Observatório Direitos Humanos Crise e Covid-19 apresenta Informe a organizações internacionais sobre desigualdade na vacinação no Brasil. Quilombolas e população privada de liberdade constam nos grupos prioritários mas não recebem os imunizantes

O Brasil ultrapassou a marca de 540 mil mortes pela Covid-19. Estamos presenciando, há mais de um ano, a necropolítica do atual governo que vitimiza, em sua maioria, a população negra e pobre do país. A instauração da CPI da Covid é fundamental para averiguar as omissões e negligências do governo federal e os efeitos devastadores da pandemia no país, mas inúmeras perguntas não vêm sendo respondidas, a exemplo da desigualdade na vacinação de quilombolas e população em privação de liberdade. 

Diversas organizações e movimentos sociais vêm denunciando as ações genocidas do Presidente e seus aliados. Com o intuito de mitigar os efeitos da pandemia nas regiões brasileiras e na busca pela responsabilização dos culpados pelos crimes que estão sendo cometidos pela atual gestão pública,  o Observatório Direitos Humanos Crise e Covid-19 produziu um Informe denunciando as violações de direitos no Brasil. O documento é destinado à Comissão Interamericana de Direitos Humanos (CIDH) e à Organização das Nações Unidas (ONU). 
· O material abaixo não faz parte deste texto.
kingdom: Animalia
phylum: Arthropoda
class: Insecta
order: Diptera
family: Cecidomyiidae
O Informe tem como objetivo sistematizar as análises formuladas pelas organizações que integram o Observatório sobre violações de direitos ocorridas no contexto da pandemia da Covid-19, com destaque para os temas relativos à desigualdade no processo de vacinação, ataque à liberdade, aos processos de desdemocratização e aos processos de precarização dos serviços públicos e dos direitos sociais.


Desigualdade no processo de vacinação

A implementação do Plano Nacional de Vacinação (PNI) criou uma agenda nacional de vacinações, centralizada pelo Ministério da Saúde e operacionalizada por meio dos municípios. Até 2003, 77% dos imunobiológicos utilizados eram de laboratórios brasileiros, fazendo com o que o Brasil fosse reconhecido como um dos melhores países do mundo no campo da pesquisa e cobertura vacinal, atingindo 70% da população nos últimos 10 anos.
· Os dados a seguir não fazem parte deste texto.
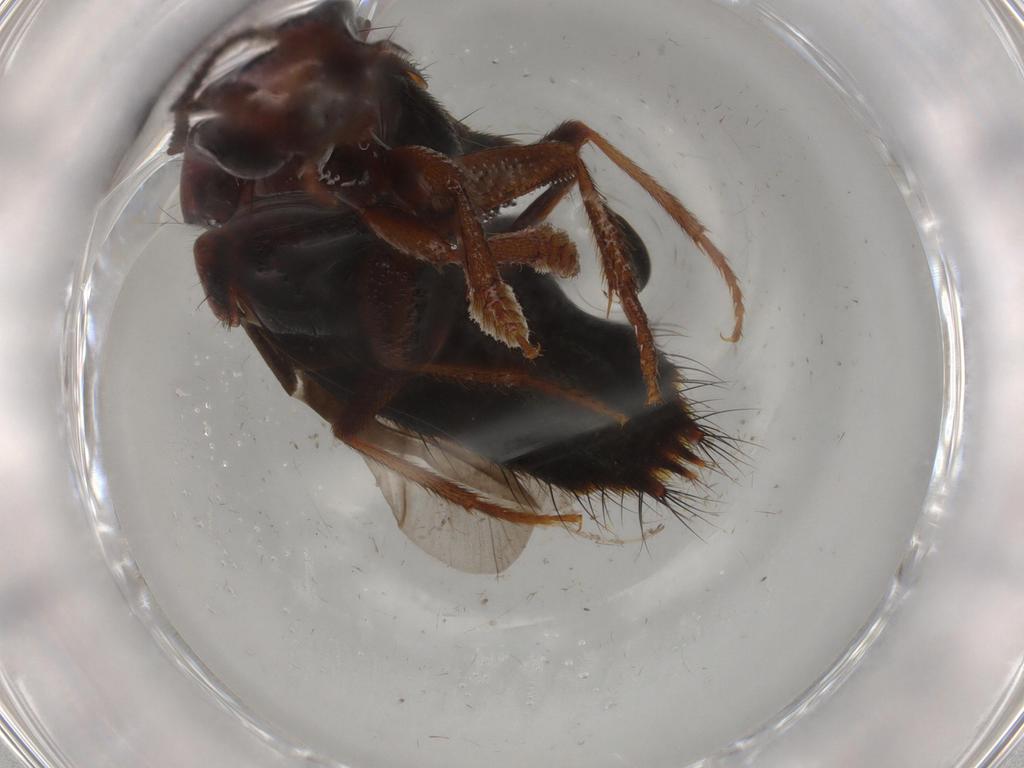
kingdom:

Porém, conforme mostra o estudo Balanço da Política Brasileira de Vacinas: Omissões do governo federal na gestão em saúde no contexto da pandemia, a partir de 2016 os índices de vacinação começaram a decair em todo o país. Em 2020, primeiro ano da pandemia da Covid-19 e segundo ano do governo de Jair Bolsonaro, o país teve o seu segundo pior desempenho vacinal da década (66,42%), o que certamente importou sérios agravos e sobrecarga à saúde pública, em um momento em que a rede já estava a beira de um colapso total. O governo recusou diversas tentativas de compra das vacinas e a diplomacia do Brasil com a China não foi nada favorável para os acordos de compra da CoronaVac. 
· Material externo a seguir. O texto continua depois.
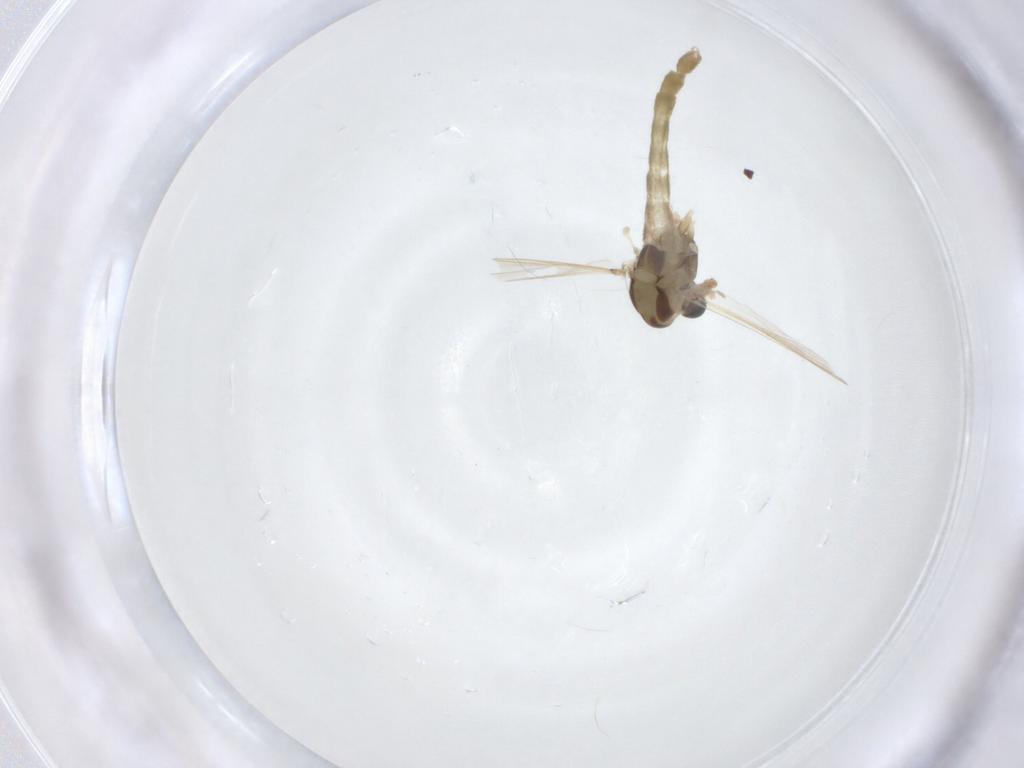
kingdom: Animalia
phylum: Arthropoda
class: Insecta
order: Diptera
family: Chironomidae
Além dos erros na aquisição das vacinas, o Brasil também falhou no planejamento da vacinação. Em levantamento realizado pelo Observatório em março de 2021 a partir dos dados disponíveis nos sites das secretarias estaduais e municipais de saúde, nos sites específicos para informações oficiais sobre o coronavírus vinculados a essas secretarias, nos sites das prefeituras ou governos estaduais quanto aos planos de imunização foi possível constatar o baixo grau de transparência na gestão da saúde durante a pandemia e as vacilações quanto à priorização dos grupos para o processo de vacinação.

Por não haver uma consonância entre a gestão federal, estadual e municipal, cada estado e município têm realizado o processo de vacinação dos grupos prioritários de forma dissonante, e mesmo estando presentes no público prioritário no Plano de Vacinação, alguns grupos estão inseridos apenas nas etapas finais da imunização o que, na prática, resulta numa não prioridade. É o caso da população privada de liberdade. Apesar de estar inserida no público prioritário de 14 unidades da federação, em seis delas a previsão de vacinação é apenas para a fase 4 e em oito estados não havia sequer previsão de fase de vacinação. 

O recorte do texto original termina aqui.